Stored data
________________________
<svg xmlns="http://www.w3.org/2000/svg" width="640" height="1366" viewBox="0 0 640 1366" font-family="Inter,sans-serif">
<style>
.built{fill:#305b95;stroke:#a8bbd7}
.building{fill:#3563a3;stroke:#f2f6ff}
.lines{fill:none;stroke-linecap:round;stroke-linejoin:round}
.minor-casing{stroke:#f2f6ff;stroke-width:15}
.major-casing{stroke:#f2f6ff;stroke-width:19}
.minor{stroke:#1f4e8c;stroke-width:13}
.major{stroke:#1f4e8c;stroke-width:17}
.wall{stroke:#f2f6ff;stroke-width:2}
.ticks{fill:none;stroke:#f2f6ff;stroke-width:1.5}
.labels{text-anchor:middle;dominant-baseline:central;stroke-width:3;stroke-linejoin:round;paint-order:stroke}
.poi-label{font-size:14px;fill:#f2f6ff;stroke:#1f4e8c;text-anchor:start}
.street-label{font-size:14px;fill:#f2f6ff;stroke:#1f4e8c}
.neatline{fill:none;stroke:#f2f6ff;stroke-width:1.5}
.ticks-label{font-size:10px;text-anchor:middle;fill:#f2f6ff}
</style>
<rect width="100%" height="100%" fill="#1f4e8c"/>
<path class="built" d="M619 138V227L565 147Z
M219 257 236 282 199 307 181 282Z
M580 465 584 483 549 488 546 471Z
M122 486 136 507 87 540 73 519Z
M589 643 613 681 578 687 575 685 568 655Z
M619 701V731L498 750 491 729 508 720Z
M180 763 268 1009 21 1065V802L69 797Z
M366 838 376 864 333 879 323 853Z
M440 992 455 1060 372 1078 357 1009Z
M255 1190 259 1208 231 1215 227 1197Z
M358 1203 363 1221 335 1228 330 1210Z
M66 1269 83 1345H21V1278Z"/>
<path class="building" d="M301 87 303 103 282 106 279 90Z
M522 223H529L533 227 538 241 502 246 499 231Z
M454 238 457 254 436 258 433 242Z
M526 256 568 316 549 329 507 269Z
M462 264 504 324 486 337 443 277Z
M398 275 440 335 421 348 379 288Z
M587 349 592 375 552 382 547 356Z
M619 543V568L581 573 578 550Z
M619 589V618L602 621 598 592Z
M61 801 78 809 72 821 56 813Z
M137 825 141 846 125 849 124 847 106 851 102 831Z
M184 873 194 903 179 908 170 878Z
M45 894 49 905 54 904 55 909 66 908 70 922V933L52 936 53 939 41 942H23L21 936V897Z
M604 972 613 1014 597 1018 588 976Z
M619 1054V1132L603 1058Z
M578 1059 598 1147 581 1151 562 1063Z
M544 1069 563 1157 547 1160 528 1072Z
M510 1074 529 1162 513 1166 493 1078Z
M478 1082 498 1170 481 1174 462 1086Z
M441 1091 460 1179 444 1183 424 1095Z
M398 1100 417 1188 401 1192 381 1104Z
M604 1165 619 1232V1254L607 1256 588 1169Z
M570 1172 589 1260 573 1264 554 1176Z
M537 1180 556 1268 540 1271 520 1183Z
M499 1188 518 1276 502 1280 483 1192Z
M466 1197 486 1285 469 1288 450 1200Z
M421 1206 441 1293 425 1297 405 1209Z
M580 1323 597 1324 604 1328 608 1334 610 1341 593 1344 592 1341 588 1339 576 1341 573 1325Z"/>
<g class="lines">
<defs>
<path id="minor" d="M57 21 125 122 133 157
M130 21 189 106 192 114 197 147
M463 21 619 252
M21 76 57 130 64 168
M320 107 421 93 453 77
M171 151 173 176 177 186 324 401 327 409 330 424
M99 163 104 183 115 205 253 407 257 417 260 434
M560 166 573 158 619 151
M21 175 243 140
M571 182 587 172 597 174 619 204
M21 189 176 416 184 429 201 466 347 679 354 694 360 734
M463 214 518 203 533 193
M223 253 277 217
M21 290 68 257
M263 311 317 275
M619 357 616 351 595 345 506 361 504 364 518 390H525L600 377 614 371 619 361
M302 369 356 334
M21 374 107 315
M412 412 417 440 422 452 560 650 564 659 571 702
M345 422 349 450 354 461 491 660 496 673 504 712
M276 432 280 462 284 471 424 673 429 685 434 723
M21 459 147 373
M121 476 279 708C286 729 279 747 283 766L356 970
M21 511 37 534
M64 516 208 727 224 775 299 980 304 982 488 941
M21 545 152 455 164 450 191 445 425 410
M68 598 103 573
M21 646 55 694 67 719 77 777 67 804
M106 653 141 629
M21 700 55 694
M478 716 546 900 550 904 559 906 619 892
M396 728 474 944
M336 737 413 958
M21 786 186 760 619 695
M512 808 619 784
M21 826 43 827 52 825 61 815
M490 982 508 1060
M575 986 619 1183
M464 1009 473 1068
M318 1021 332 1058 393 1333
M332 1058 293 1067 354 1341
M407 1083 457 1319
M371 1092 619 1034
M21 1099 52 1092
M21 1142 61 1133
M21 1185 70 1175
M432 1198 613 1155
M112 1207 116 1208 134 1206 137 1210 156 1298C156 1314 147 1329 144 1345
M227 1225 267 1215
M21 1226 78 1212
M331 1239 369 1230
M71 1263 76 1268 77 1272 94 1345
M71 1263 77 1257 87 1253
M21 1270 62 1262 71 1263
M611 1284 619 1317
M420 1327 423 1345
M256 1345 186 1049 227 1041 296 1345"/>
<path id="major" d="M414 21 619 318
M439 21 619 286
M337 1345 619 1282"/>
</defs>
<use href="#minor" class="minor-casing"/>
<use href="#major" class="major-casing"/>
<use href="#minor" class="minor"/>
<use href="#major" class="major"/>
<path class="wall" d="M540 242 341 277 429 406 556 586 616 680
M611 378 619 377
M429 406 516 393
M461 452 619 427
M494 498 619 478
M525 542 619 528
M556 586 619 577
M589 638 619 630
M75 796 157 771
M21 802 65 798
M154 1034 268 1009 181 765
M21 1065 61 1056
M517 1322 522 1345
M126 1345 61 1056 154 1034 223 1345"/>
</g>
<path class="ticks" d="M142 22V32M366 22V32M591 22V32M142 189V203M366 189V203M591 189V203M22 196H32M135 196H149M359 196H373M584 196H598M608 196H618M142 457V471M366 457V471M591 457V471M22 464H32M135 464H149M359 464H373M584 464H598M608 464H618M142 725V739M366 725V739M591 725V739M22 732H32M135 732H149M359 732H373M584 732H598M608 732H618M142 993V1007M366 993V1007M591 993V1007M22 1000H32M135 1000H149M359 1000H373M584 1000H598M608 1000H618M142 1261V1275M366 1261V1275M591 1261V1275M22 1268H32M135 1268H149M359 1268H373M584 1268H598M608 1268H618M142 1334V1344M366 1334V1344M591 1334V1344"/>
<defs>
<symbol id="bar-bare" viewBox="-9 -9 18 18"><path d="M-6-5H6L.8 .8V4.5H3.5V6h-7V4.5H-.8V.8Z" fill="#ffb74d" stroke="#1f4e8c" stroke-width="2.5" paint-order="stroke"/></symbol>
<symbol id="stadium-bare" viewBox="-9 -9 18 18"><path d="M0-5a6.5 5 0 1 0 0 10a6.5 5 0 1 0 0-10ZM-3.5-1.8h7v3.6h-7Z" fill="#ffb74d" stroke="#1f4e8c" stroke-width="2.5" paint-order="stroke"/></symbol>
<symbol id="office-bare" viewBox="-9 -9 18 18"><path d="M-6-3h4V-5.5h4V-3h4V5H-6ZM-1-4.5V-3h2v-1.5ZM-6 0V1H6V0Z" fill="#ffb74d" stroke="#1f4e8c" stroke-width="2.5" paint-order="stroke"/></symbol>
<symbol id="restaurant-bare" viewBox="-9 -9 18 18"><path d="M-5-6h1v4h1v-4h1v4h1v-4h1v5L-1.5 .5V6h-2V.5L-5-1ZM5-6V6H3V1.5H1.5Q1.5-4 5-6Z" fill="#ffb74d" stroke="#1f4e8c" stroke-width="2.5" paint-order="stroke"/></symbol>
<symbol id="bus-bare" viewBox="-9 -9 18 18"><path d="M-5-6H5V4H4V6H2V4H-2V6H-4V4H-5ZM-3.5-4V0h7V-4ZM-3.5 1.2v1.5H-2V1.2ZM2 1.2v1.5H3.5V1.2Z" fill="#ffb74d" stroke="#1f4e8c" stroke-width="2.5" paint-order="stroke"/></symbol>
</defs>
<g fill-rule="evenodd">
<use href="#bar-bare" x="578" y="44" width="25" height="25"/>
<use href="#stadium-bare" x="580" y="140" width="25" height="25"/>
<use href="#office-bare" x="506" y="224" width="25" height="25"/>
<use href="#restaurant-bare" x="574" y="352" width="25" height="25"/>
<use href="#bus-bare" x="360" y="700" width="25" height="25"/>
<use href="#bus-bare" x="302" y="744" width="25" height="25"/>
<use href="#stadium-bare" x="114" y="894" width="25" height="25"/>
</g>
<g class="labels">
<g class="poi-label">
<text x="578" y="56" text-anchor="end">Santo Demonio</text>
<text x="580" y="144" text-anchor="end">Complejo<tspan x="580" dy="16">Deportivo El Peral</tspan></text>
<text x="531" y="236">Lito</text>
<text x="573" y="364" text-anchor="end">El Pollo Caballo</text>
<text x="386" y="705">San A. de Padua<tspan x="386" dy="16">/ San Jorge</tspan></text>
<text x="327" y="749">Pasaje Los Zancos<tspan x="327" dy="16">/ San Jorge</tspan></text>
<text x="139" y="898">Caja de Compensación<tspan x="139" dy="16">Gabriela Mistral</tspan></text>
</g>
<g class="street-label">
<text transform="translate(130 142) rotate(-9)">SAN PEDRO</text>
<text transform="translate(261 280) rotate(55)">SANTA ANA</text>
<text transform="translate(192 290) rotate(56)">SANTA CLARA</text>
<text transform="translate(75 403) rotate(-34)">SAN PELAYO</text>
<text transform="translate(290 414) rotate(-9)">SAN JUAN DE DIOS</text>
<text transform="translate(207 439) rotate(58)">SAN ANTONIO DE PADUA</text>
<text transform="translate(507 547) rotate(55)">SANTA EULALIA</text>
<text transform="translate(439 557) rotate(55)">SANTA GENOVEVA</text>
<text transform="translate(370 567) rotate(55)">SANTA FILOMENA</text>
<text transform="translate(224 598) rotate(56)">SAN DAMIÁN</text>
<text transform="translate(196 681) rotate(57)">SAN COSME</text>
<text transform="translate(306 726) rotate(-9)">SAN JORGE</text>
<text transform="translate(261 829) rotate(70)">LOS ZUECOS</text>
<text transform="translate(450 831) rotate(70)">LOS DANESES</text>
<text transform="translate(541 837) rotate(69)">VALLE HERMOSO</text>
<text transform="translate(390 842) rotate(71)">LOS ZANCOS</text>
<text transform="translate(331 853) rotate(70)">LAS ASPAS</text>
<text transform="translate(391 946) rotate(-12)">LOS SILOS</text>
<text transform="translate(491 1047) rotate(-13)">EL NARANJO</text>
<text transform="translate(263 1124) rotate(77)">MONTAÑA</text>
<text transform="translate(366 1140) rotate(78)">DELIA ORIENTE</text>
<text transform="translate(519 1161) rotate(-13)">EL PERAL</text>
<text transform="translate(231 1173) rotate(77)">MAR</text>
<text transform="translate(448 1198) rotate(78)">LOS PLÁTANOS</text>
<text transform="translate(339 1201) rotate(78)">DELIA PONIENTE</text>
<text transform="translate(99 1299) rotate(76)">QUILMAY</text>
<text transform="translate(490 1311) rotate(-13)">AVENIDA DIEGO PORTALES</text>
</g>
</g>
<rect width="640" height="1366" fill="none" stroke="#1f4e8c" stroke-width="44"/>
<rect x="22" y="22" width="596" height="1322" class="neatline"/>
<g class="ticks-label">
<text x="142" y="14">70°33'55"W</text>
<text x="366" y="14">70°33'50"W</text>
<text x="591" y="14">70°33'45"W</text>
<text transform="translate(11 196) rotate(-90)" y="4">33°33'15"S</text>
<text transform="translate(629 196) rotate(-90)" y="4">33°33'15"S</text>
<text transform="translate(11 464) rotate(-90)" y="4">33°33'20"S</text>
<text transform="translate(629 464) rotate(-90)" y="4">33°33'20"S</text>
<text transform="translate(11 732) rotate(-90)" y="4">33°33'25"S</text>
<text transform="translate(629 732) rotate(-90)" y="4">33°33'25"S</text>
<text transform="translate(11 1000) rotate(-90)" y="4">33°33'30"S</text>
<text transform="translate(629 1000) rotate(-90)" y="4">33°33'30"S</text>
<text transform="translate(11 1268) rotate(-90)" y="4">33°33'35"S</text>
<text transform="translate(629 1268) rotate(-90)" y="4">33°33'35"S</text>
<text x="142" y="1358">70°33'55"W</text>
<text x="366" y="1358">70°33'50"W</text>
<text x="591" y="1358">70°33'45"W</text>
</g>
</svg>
________________________
-- EXERCISE PROMPT --
When the line with "M611 1284 619 1317" is reached in the data above, start copying there, and copy each line exactly until the line with "M517 1322 522 1345" has been copied; copy nothing else.

-- EXPECTED ANSWER --
M611 1284 619 1317
M420 1327 423 1345
M256 1345 186 1049 227 1041 296 1345"/>
<path id="major" d="M414 21 619 318
M439 21 619 286
M337 1345 619 1282"/>
</defs>
<use href="#minor" class="minor-casing"/>
<use href="#major" class="major-casing"/>
<use href="#minor" class="minor"/>
<use href="#major" class="major"/>
<path class="wall" d="M540 242 341 277 429 406 556 586 616 680
M611 378 619 377
M429 406 516 393
M461 452 619 427
M494 498 619 478
M525 542 619 528
M556 586 619 577
M589 638 619 630
M75 796 157 771
M21 802 65 798
M154 1034 268 1009 181 765
M21 1065 61 1056
M517 1322 522 1345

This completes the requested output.